Document segment:
*** Begin section ***

Usually the day before, you travel to the show, check into a motel, and head over to the exhibition hall. You stop first at the secretary's desk and sign in. The secretary gives you your coop numbers so you know where to go. You may be asked to present your NPIP papers at the time as well.
You head down to the coops assigned to you and unpack your birds. You probably will spend an hour dressing your birds, cleaning them, smooth them, dressing their legs and combs and settling them. You'll need to hang a drink cup and a feed cup.
You chat with others in the hobby, many of whom will becomes good friends. You might go out to dinner with some folks and for certain? You'll hear a LOT of chicken talk.
Early the next morning, you quickly return to the hall and check on your bird. Clean the coop, toss in fresh chips and take a breath. It might well be that your class is first up to be judged. We're not allowed in the aisles during judging. The judge and his/her clerk are to be left alone to do their work. They'll handle each and every bird. They look for conformation to the Standard, they check for faults and look for conditioning, the quality of the bird's cleanliness and the bird's being proud to show themselves in the coop. This is called conditioning and conditioning is a huge part of showing the birds.

*** End section ***

What to work on: Condense the paragraph of the poultry show text that begins "Early the next morning" into a bulleted list, keeping its main facts. The listing below comes from a separate source.

Data excerpt:
*** Begin section ***

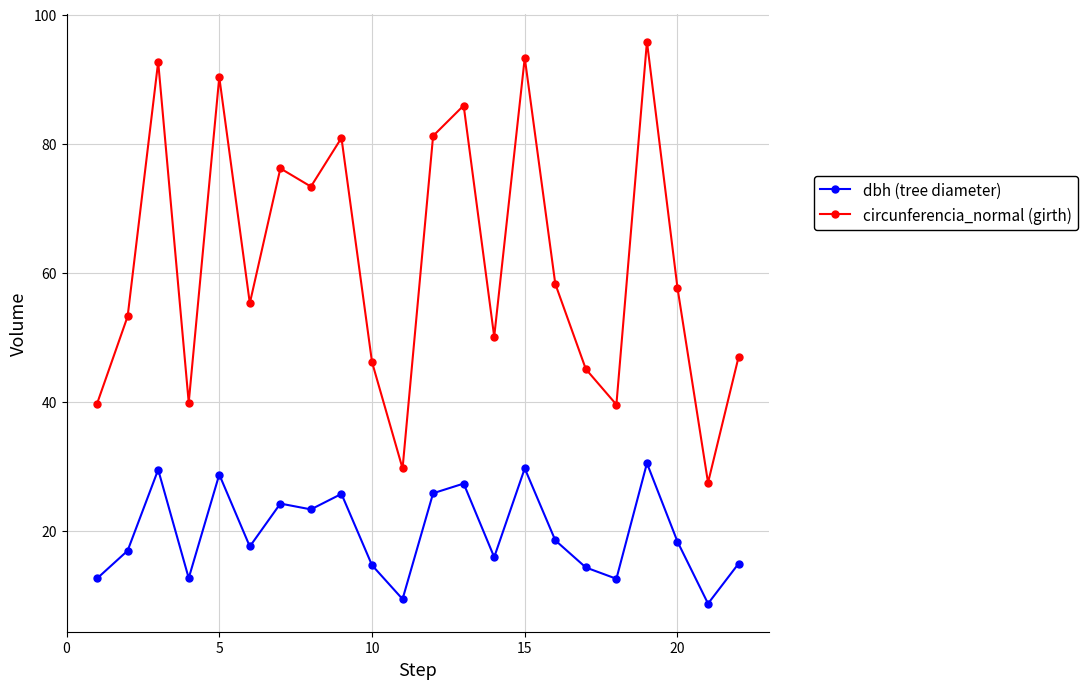

What is the value of the dbh (tree diameter) point at the 20th from the left?

18.4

*** End section ***

Task answer:
- Return to the hall early the next morning and check on the bird.
- Clean the coop, add fresh chips, and take a breath, since your class may be the first judged.
- Exhibitors may not enter the aisles during judging, and the judge and clerk work undisturbed.
- The judge handles every bird, checking conformation to the Standard, faults, and conditioning.
- Conditioning, meaning the bird's cleanliness and its pride in showing itself in the coop, is a major part of showing.